Job item: Print all the records below exactly as they stand, but leave out the pictures.

※ ※ ※

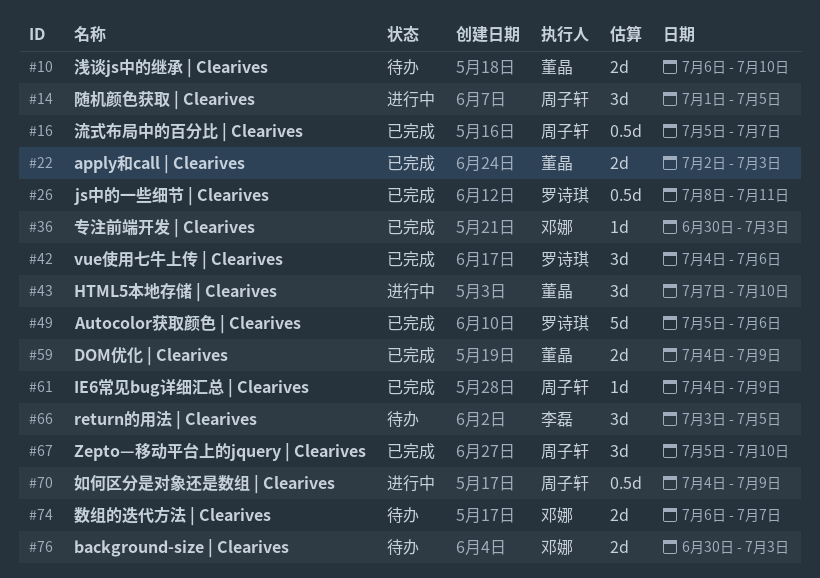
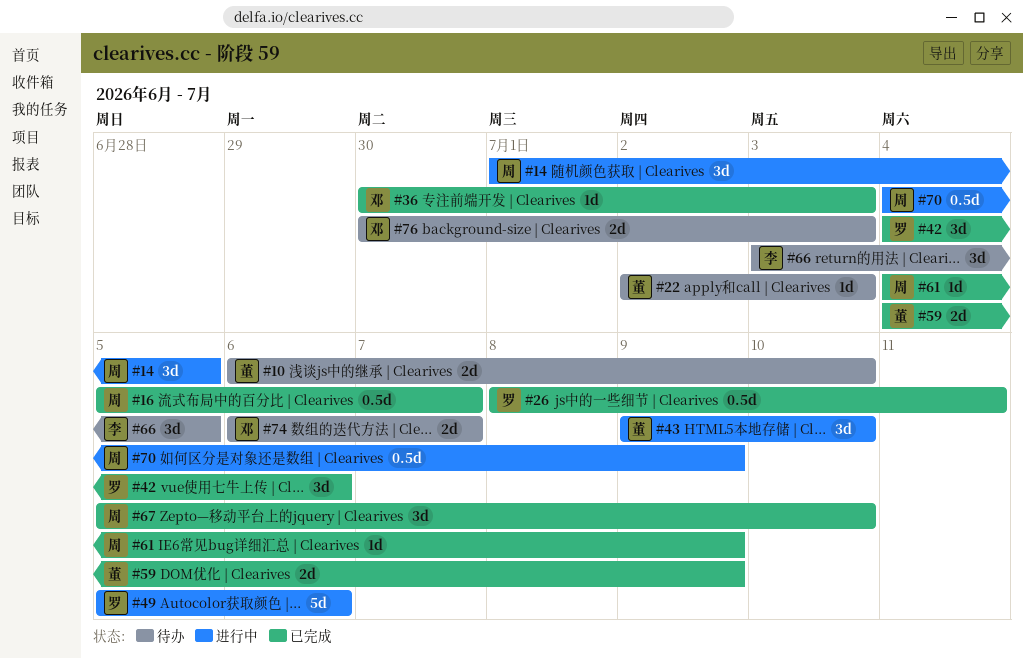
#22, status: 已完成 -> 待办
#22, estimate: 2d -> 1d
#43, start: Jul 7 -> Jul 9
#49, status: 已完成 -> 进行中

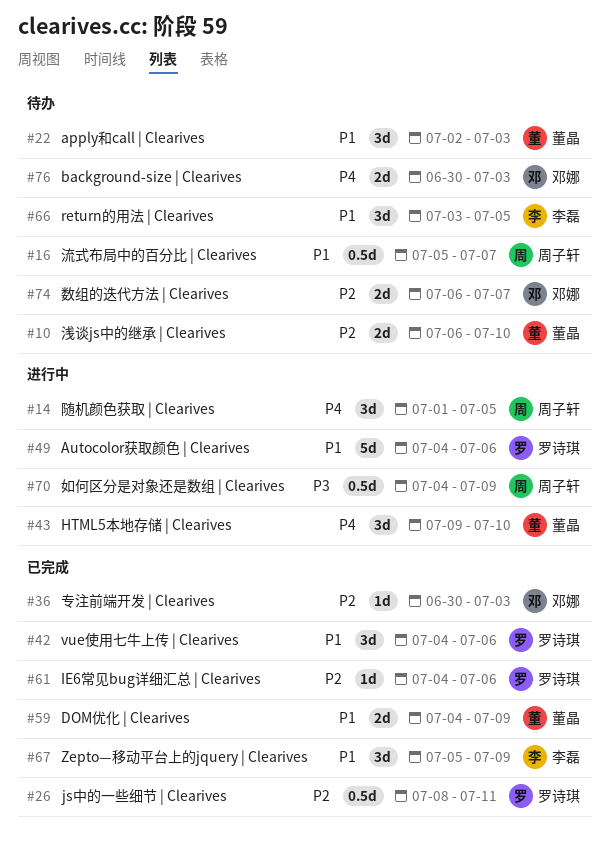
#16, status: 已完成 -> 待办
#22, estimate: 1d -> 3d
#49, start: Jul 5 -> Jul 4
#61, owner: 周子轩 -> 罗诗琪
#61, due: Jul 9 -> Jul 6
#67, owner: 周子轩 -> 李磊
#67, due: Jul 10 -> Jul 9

※ ※ ※

The completed task:
#22, status: 已完成 -> 待办
#22, estimate: 2d -> 1d
#43, start: Jul 7 -> Jul 9
#49, status: 已完成 -> 进行中

#16, status: 已完成 -> 待办
#22, estimate: 1d -> 3d
#49, start: Jul 5 -> Jul 4
#61, owner: 周子轩 -> 罗诗琪
#61, due: Jul 9 -> Jul 6
#67, owner: 周子轩 -> 李磊
#67, due: Jul 10 -> Jul 9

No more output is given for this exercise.